La maratona di Londra 2017 ha dato vita a un grande duello tra Daniel Wanjiru e Bekele.

Resta il fatto che il keniota ha dimostrato di essere in una condizione di forma strepitosa. Questo ha permesso per due ore e venticinque secondi di godere, a chi l’abbia seguito, dello spettacolo di una corsa ai limiti della perfezione, in condizioni che gli permettevano di essere ancora più stilisticamente apprezzabile di quanto non sia già normalmente. Il tutto, mentre portava avanti un confronto emozionante. D’altra parte, però, questo tentativo porta un grande rammarico tra chi, come me, preferisce di gran lunga le gare vere ai record, soprattutto a quelli non omologabili.

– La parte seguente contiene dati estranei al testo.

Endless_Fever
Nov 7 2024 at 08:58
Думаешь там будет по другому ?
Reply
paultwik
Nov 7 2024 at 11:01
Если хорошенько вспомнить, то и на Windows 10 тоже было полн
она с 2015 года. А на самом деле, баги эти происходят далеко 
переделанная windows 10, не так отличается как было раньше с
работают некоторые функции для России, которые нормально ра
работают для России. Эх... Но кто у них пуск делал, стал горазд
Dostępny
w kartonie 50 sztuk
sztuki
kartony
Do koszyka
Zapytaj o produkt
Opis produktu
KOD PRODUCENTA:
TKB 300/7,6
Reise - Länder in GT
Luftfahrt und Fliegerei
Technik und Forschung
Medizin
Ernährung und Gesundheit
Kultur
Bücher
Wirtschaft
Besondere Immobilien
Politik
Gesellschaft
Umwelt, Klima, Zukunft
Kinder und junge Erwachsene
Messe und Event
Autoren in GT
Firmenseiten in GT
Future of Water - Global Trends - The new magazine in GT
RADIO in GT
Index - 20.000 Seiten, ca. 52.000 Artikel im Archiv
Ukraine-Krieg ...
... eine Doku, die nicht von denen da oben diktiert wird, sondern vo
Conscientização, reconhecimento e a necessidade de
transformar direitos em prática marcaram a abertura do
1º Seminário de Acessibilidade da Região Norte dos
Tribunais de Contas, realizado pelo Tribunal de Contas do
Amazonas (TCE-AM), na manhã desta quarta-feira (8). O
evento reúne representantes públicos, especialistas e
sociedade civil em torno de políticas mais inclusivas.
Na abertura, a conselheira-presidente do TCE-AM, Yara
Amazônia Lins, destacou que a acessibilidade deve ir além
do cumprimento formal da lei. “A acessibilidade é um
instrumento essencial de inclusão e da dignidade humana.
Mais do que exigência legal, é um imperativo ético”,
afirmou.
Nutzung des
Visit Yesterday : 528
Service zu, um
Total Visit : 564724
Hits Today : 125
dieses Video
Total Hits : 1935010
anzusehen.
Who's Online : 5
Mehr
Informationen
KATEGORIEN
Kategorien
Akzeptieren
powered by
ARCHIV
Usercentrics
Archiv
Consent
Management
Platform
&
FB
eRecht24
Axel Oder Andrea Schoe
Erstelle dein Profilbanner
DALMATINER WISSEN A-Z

Poche settimane fa, a Londra, si è disputata la maratona cittadina. C’è stato un appassionante duello tra il keniota Daniel Wanjiru e Bekele. Si puntava al record del mondo, proposito abortito quando si è levato il sole. L’etiope è andato in crisi, mentre Wanjiru si involava verso la vittoria. Poi, con uno scatto d’orgoglio, Bekele si è ripreso e ha rimontato uno per uno i suoi avversari. Ha passato gli ultimi chilometri a braccare Wanjiru, che però ha sempre mantenuto un esile vantaggio fino alla fine. Una gara emozionante, con un finale ricco di tensione. E in questo senso resta la curiosità di sapere come sarebbe andata con Kipchoge in corsa: ci sarebbe stato il record? Ci sarebbe stato un testa a testa con Wanjiru? I ritmi alti avrebbero avuto affaticato il gruppo di testa, permettendo a Bekele di rientrare in corsa più agevolmente e di ribaltare la situazione? Non lo sapremo mai e per chi vuole vedere i migliori uomini competere tra loro, più che contro record simbolici e immaginari, è un peccato.